____ DOCUMENT SEGMENT

Blume, John H.; Helm, Rebecca K. (November 2014). "The Unexonerated: Factually Innocent Defendants Who Plead Guilty". Cornell Law Review. 100 (1). Ithaca: Cornell Law School: 157–192.

In fact, no physical evidence had ever been discovered linking the three alleged perpetrators to the crime.

"West Memphis Three". Encyclopædia Britannica. Chicago: Encyclopædia Britannica, Inc.

All three were arrested in June 1993, though no physical evidence connected them to the crime and each had alibis.

Dewan, Shaila (October 30, 2007). "Defense Offers New Evidence in a Murder Case That Shocked Arkansas". The New York Times.

Two of the men, Jason Baldwin and Jessie Misskelley, are serving life in prison, while one, Damien W. Echols, is on death row. There was no physical evidence linking the teenagers, now known as the West Memphis 3, to the crime.

Monroe, Rachel (September 26, 2018). "Damien Echols and the Secrets of Magick". The New York Times.

They were pentagram-doodling, Metallica-listening nonconformists in their Bible Belt community, and they were charged despite the lack of any physical evidence tying them to the crime scene and a dozen witnesses placing them elsewhere.

Dunne, Carey (October 27, 2018). "Magick 'Saved My Life': the Former Death Row Inmate Turned Warlock". The Guardian. London: Guardian Media Group.

In their search for suspects, the town labeled Damien and his two metalhead friends “Satanists” and accused them of killing the boys in a ritual sacrifice. No physical evidence tied the three teenagers to the brutal murders.

Cambial foliar❧ 05:17, 3 October 2024 (UTC)[reply]
I see that you've cited several secondary sources that state there was no physical evidence linking the defendants to the crime. However, these sources are factually inaccurate and do not align with the primary trial records or contemporary coverage that directly cited physical evidence introduced during the trial.
Let me provide examples of reliable sources that explicitly mention the physical evidence used against Echols and Baldwin, which included fiber evidence and other exhibits:

In upholding Echols' conviction in 1996, the state Supreme Court noted that two people testified Echols bragged about the killings, an eyewitness put Echols at the scene, fibers similar to the boys' clothing were found in Echols' home, a knife was found in a pond behind Baldwin's home, Echols' interest in the occult and his telling police that he understood the boys had been mutilated before officers had released such details.

Convicted child killers freed after plea change, NBC News, Aug. 19, 2011

In upholding Echols' conviction in 1996, the state Supreme Court noted that two people testified that Echols bragged about the killings; an eyewitness put Echols at the scene; fibers similar to the boys' clothing were found in Echols' home; a knife was found in a pond behind Baldwin's home; Echols had an interest in the occult and told police that he understood the boys had been mutilated before officers had released such details.

________
____ DATA FOR ANALYSIS

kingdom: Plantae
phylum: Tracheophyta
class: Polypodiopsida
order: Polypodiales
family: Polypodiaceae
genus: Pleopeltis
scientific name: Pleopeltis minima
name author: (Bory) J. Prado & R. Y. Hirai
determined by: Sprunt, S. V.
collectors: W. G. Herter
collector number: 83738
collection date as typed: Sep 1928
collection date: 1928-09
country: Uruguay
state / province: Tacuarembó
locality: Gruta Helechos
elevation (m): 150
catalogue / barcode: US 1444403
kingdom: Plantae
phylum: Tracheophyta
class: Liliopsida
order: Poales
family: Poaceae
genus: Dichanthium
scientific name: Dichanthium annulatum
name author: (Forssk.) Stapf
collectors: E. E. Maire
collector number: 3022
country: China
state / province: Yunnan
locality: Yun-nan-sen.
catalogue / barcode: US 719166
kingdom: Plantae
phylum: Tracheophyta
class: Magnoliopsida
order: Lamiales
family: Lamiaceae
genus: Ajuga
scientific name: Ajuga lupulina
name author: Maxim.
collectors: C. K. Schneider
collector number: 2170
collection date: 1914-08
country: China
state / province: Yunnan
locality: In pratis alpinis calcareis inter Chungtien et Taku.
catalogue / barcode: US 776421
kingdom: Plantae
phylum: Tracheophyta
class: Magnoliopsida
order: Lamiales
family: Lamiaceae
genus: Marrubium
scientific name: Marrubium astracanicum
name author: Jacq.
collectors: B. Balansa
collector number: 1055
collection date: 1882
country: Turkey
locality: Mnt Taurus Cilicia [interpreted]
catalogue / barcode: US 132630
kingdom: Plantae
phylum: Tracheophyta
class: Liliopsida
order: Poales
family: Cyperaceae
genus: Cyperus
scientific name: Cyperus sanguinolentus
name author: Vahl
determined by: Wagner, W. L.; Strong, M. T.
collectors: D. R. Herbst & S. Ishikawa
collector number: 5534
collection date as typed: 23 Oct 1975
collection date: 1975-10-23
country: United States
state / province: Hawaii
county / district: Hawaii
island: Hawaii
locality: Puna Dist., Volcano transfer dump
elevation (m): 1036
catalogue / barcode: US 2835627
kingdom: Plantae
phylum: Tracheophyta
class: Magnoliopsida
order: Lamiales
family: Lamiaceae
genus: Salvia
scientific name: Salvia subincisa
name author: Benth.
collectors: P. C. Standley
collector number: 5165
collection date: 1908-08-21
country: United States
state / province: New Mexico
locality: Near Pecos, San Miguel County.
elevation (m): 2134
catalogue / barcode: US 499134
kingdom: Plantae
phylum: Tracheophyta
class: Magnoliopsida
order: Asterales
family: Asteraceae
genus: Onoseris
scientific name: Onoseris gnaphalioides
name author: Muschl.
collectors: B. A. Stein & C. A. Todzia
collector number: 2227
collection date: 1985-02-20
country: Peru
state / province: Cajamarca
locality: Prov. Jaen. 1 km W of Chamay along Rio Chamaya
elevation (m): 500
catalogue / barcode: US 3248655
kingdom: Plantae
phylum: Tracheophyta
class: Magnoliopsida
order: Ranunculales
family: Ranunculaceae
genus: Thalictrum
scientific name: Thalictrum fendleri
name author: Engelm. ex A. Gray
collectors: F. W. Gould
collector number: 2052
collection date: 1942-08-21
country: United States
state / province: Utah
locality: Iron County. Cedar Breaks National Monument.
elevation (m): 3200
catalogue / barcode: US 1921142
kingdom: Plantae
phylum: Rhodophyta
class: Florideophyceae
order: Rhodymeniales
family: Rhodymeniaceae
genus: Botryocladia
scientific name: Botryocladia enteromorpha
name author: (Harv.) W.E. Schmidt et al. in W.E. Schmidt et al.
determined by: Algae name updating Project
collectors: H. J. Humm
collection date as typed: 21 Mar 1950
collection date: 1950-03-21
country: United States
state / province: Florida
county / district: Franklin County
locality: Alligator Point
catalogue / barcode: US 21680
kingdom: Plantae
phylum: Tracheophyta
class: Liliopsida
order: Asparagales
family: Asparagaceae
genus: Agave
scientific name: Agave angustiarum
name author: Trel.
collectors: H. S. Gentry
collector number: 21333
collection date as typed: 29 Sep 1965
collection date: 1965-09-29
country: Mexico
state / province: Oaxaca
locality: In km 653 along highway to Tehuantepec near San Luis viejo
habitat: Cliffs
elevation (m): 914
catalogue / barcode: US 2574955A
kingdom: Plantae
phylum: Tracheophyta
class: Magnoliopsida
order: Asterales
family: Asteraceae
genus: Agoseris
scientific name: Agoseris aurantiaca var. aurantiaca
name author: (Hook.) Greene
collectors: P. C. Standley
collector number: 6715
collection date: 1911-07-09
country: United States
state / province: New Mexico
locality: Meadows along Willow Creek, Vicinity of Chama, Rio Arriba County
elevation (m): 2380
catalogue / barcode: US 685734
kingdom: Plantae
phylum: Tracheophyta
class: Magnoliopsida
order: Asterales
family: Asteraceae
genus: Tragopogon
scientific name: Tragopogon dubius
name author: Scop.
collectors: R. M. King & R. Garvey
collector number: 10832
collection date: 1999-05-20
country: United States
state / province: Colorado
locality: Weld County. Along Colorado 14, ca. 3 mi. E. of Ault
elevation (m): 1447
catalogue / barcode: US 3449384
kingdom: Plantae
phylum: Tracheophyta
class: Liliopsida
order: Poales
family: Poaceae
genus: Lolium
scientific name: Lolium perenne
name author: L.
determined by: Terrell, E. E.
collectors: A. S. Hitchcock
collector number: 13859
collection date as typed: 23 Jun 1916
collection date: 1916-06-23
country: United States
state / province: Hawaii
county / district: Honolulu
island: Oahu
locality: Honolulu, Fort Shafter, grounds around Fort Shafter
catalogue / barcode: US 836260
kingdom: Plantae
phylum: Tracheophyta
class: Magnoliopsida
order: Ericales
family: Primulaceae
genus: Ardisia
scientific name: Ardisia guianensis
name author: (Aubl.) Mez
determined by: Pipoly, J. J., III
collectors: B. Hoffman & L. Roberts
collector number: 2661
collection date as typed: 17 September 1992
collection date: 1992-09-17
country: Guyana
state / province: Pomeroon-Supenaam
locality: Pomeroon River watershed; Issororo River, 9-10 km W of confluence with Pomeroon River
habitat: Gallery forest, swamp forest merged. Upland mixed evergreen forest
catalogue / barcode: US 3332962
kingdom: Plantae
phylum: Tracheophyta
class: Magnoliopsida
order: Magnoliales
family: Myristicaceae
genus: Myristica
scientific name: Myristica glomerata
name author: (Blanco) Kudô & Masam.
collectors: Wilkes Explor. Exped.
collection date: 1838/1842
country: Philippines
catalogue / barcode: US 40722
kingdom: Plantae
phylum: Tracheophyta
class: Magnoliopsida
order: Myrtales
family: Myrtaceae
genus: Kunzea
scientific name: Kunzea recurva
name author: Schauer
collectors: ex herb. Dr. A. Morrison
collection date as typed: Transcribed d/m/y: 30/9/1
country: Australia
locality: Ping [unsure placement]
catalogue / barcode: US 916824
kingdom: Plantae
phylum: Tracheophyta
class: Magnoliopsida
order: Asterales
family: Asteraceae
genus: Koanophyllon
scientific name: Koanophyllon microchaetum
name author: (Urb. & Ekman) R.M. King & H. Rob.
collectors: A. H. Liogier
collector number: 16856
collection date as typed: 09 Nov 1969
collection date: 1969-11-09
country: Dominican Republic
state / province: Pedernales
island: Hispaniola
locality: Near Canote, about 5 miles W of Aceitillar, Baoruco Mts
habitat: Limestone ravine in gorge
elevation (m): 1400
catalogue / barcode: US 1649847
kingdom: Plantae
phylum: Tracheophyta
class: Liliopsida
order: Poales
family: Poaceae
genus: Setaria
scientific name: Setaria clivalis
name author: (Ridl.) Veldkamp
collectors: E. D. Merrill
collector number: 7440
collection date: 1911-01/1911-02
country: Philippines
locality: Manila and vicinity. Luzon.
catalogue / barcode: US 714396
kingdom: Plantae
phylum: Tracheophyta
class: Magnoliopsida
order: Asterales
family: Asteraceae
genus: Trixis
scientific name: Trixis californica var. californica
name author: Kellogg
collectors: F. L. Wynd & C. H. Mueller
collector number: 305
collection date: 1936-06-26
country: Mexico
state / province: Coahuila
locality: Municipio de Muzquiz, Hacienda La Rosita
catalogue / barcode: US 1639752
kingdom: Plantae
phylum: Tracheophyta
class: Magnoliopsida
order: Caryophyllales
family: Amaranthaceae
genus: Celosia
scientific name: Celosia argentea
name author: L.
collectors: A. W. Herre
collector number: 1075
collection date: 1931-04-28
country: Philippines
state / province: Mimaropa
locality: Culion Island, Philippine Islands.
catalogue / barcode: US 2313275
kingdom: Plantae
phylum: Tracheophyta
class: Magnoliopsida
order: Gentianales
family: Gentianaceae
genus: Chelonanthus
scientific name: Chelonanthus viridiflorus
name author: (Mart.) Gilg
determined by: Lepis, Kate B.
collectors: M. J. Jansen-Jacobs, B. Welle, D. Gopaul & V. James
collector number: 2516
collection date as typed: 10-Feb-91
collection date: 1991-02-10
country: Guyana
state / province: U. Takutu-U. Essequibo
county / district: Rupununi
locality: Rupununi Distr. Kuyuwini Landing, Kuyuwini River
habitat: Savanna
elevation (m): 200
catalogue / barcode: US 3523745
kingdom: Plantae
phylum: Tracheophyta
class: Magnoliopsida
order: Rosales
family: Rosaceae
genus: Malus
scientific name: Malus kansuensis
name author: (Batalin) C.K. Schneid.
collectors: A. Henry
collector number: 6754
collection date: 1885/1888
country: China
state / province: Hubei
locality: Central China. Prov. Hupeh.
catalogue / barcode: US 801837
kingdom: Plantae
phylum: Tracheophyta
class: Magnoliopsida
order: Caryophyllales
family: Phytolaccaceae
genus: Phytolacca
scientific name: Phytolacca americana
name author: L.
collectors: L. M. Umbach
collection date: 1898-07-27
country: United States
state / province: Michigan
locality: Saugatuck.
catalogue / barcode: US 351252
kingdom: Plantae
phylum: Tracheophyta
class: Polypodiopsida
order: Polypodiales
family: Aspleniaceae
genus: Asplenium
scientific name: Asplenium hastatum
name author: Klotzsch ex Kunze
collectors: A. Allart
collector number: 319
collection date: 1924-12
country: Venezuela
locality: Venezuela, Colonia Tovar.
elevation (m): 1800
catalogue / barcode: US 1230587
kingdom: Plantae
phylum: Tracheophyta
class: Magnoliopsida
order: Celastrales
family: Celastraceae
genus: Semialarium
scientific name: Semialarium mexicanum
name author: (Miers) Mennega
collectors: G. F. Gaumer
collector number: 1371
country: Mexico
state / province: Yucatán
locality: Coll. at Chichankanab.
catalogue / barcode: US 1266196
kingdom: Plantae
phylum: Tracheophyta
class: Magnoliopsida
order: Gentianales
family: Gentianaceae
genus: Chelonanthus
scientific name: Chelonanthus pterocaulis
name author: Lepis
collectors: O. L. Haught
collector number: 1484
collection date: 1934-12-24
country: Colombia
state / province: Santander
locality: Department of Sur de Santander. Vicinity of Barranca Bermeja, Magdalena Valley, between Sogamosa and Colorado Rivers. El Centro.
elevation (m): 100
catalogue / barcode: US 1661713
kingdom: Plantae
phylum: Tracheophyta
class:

________

- [EXERCISE DETAILS]:
Answer from the West Memphis Three discussion:
(a) In what month and year were all three arrested?
(b) According to the 2007 New York Times excerpt, which of the three was on death row?
(c) As noted by the state Supreme Court in 1996, where was a knife found?

- [SOLUTION TO THE EXERCISE]:
(a) June 1993
(b) Damien W. Echols
(c) In a pond behind Baldwin's home